Das "Königsberger Album", ein Fremdenführer für Königsberg und Umgebung, erwähnt Kahlberg lobend als eine "wahrhaft originelle Schöpfung des stets regen und beharrlichen Elbinger Unternehmungsgeistes." Ein Fleckchen Italien sei auf kahlem Dünensand hingedichtet. Eine allmählich ansteigende hohe Terrasse sei umwuchert von blühenden, teilweise prächtigen exotischen Gewächsen, sogar dunkles Laub gäbe es und darin Götterstatuen, Venus und Gott Apoll von Belvedere.

Grunau, Hertha: "Kahlberg, das Ostseebad bei Elbing", im Westpreußen-Jahrbuch Band.15, hrsg. von der LM Wpr., Münster: Verlag C.J. Fahle 1965, 160 Seiten, S. 53-59


In den Jahren 1845-47 erschien in den Elbinger Anzeigen eine Anzahl von Gedichten, die den neuen Badeort zum Gegenstande hatten, darunter im Jahre 1845 das nachstehende Gedicht unter dem Titel "Belvedere".

Belvedere (Kahlberg)

Merkt auf, ihr Kranken in Stadt und Staat,
Wer Ohren nur hat, der höre:
Kein glücklicher Bad, kein gesünderes Bad,
Als das Seebad zu Belvedere!

Frisch atmender Nord und ein schäumender Strand,
Bücklinge und Flundern zur Speise,
Ein lieblicher Garten auf ödem Sand
Und erquickliche Dampfbootreise.

Und jenseits die grünen Berge, und hier
Das Haff, bald Stille, bald rauschend,
und unter der Kiefern dunkelm Gewirr
Die Nymphen, plaudernd und lauschend.

Und wirklich, es ist gewißlich wahr,
Die Post, sie wird's nicht verneinen:
In ganz Kahlberg nicht ein Exemplar
Von der "Preußischen Allgemeinen". 


"Die Kahlberger Woche", Nr. 2, 1. Jahrgang Elbing, den 22. Mai 1926,
Druckerei und Verlag Otto Siede Elbing.

Durch Fahrlässigkeit brannte das Belvedere in der Nacht zum 01.08.1876 ab. Nach der völligen Zerstörung durch die Feuersbrunst wurde ein Neubau des Belvedere an derselben Stelle wieder errichtet.
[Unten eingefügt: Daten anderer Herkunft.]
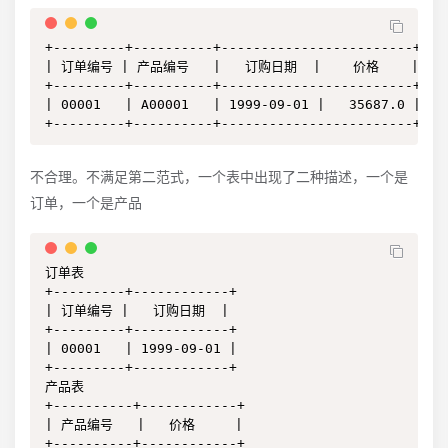
+---------+----------+------------------------+

| 订单编号 | 产品编号   |   订购日期  |    价格    |

+---------+----------+------------------------+

| 00001   | A00001   | 1999-09-01 |   35687.0 |

+---------+----------+------------------------+
不合理。不满足第二范式，一个表中出现了二种描述，一个是
订单，一个是产品
订单表

+---------+------------+

| 订单编号 |   订购日期  |

+---------+------------+

| 00001   | 1999-09-01 | 

+---------+------------+

产品表

+----------+------------+

| 产品编号   |   价格     |

+----------+------------+
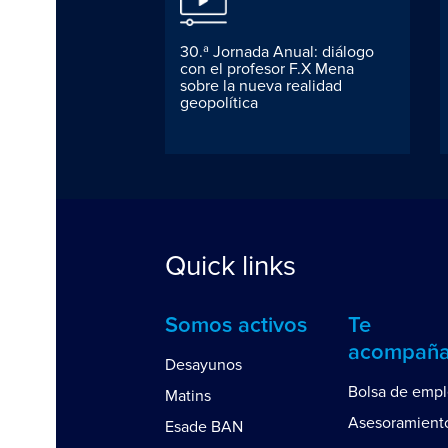
30.ª Jornada Anual: diálogo
con el profesor F.X Mena
sobre la nueva realidad
geopolítica
Quick links
Somos activos
Te
acompañ
Desayunos
Bolsa de emp
Matins
Asesoramient
Esade BAN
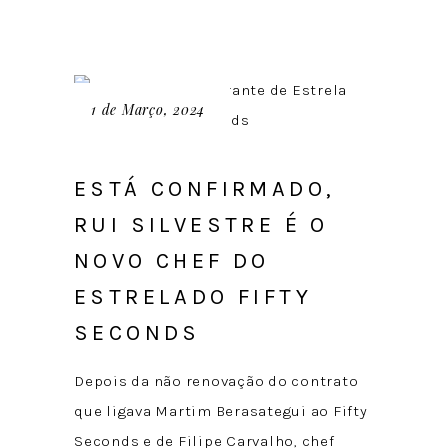
1 de Março, 2024
ESTÁ CONFIRMADO,
RUI SILVESTRE É O
NOVO CHEF DO
ESTRELADO FIFTY
SECONDS
Depois da não renovação do contrato
que ligava Martim Berasategui ao Fifty
Seconds e de Filipe Carvalho, chef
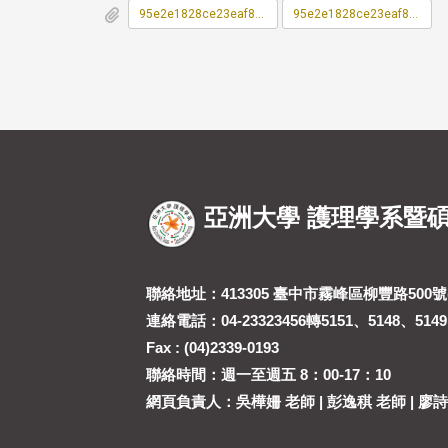
95e2e1828ce23eaf8a444302e1a5a486_A21000600J_1150660327_doc1_Attach1.pdf
95e2e1828ce23eaf8a444302e1a5a486_A21000600J_1150660327_doc1_Attach2.odt
亞洲大學 護理學系暨
聯絡地址：413305 臺中市霧峰區柳豐路500號(
連絡電話：04-23323456轉5151、5148、5149
Fax : (04)2339-0193
聯絡時間：週一至週五 8：00-17：10
網頁負責人：吳樺姍 老師 | 彭逸稘 老師 | 廖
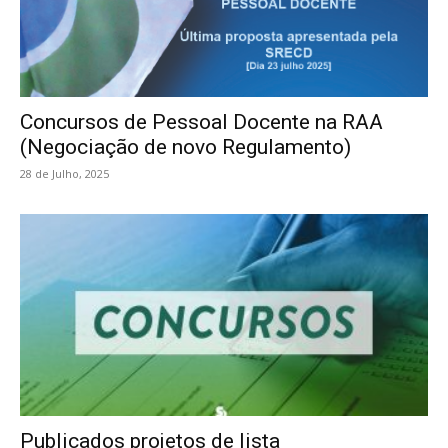
Concursos de Pessoal Docente na RAA
(Negociação de novo Regulamento)
28 de Julho, 2025
Publicados projetos de lista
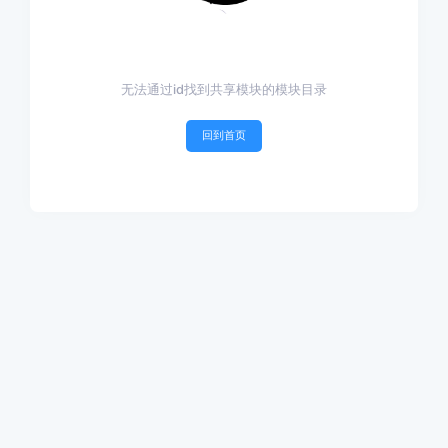
无法通过id找到共享模块的模块目录
回到首页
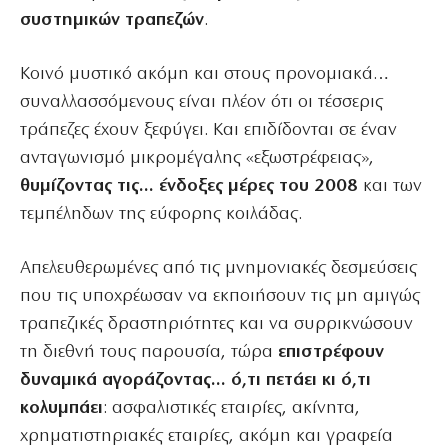
συστημικών τραπεζών
.
Κοινό μυστικό ακόμη και στους προνομιακά…
συναλλασσόμενους είναι πλέον ότι οι τέσσερις
τράπεζες έχουν ξεφύγει. Και επιδίδονται σε έναν
ανταγωνισμό μικρομέγαλης «εξωστρέφειας»,
θυμίζοντας τις… ένδοξες μέρες του 2008
και των
τεμπέληδων της εύφορης κοιλάδας.
Απελευθερωμένες από τις μνημονιακές δεσμεύσεις
που τις υποχρέωσαν να εκποιήσουν τις μη αμιγώς
τραπεζικές δραστηριότητες και να συρρικνώσουν
τη διεθνή τους παρουσία, τώρα
επιστρέφουν
δυναμικά αγοράζοντας… ό,τι πετάει κι ό,τι
κολυμπάει
: ασφαλιστικές εταιρίες, ακίνητα,
χρηματιστηριακές εταιρίες, ακόμη και γραφεία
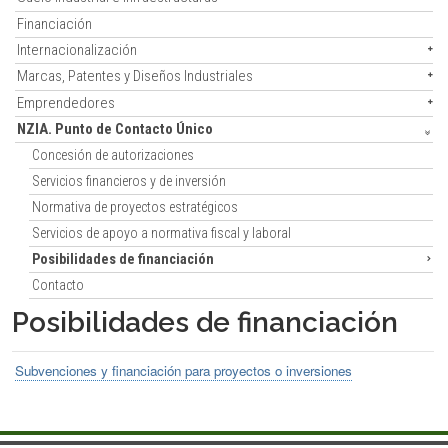
Financiación
Internacionalización
Marcas, Patentes y Diseños Industriales
Emprendedores
NZIA. Punto de Contacto Único
Concesión de autorizaciones
Servicios financieros y de inversión
Normativa de proyectos estratégicos
Servicios de apoyo a normativa fiscal y laboral
Posibilidades de financiación
Contacto
Posibilidades de financiación
Subvenciones y financiación para proyectos o inversiones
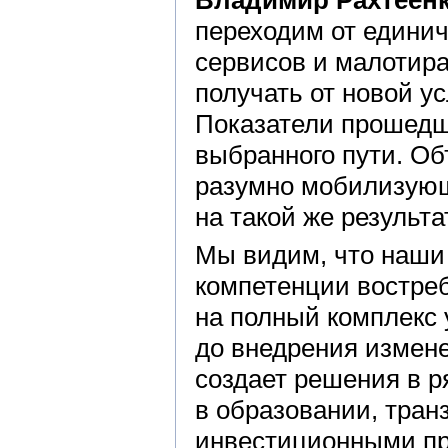
Владимир Рахтеенк
переходим от едини
сервисов и малотир
получать от новой у
Показатели прошедш
выбранного пути. Об
разумно мобилизующ
на такой же результ
Мы видим, что наши
компетенции востре
на полный комплекс 
до внедрения измен
создает решения в р
в образовании, тран
инвестиционными пр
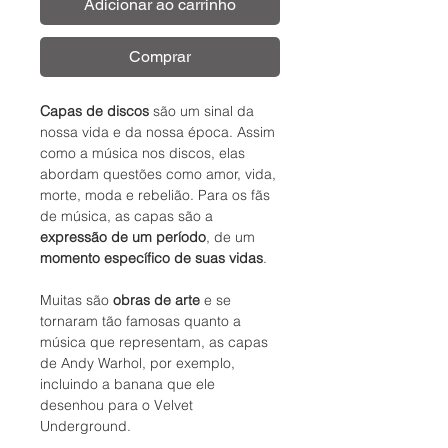
Adicionar ao carrinho
Comprar
Capas de discos
são um sinal da
nossa vida e da nossa época. Assim
como a música nos discos, elas
abordam questões como amor, vida,
morte, moda e rebelião. Para os fãs
de música, as capas são a
expressão de um período
, de um
momento específico de suas vidas
.
Muitas são
obras de arte
e se
tornaram tão famosas quanto a
música que representam, as capas
de Andy Warhol, por exemplo,
incluindo a banana que ele
desenhou para o Velvet
Underground.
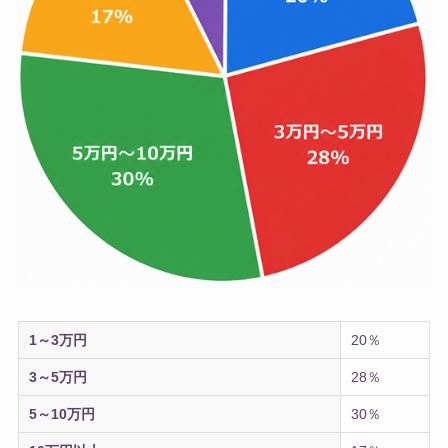
1～3万円
20％
3～5万円
28％
5～10万円
30％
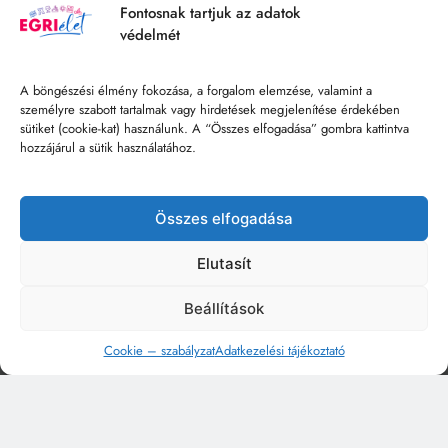
Fontosnak tartjuk az adatok
védelmét
A böngészési élmény fokozása, a forgalom elemzése, valamint a
személyre szabott tartalmak vagy hirdetések megjelenítése érdekében
sütiket (cookie-kat) használunk. A “Összes elfogadása” gombra kattintva
hozzájárul a sütik használatához.
Összes elfogadása
Elutasít
Beállítások
Cookie – szabályzat
Adatkezelési tájékoztató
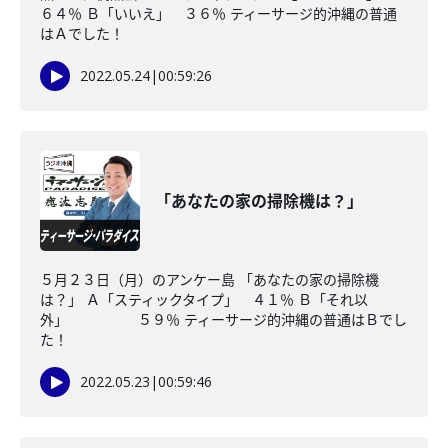
６４％ Ｂ「いいえ」 ３６％ ティーサージ的沖縄の普通
はＡでした！
2022.05.24
|
00:59:26
「あなたの家の掃除機は？」
５月２３日（月）のアンケー島 「あなたの家の掃除機
は？」 Ａ「スティックタイプ」 ４１％ Ｂ「それ以
外」 ５９％ ティーサージ的沖縄の普通はＢでし
た！
2022.05.23
|
00:59:46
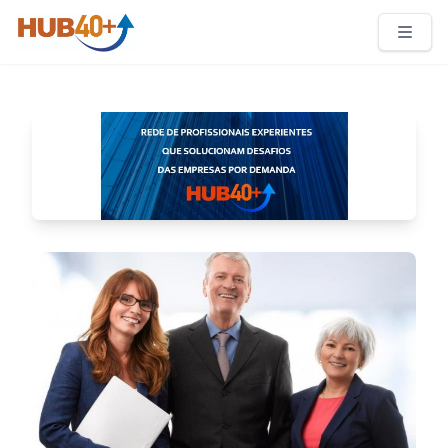
HUB 40+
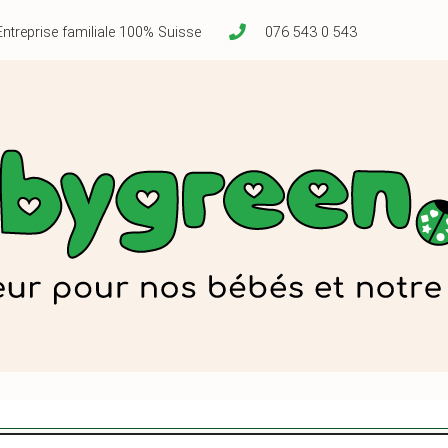
Entreprise familiale 100% Suisse
076 543 0 543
Der Pangritz Kurier 2/2003, Seite 9.




21. mehrteilige Lithographie

Diese mehrteilige Lithographie-Karte ist von einer Elbingerin geschrieben worden, die von 1888 - 1898 jeden Sommer in Kahlberg verbracht hat. Oben links sieht man die Strandhalle, in der Mitte den Kurgarten mit dem Belvedere, rechts das Hotel zum schwarzen Walfisch. Im Mittelteil ist der Dampferanlegesteg und links der Kahlberger Leuchtturm zu sehen.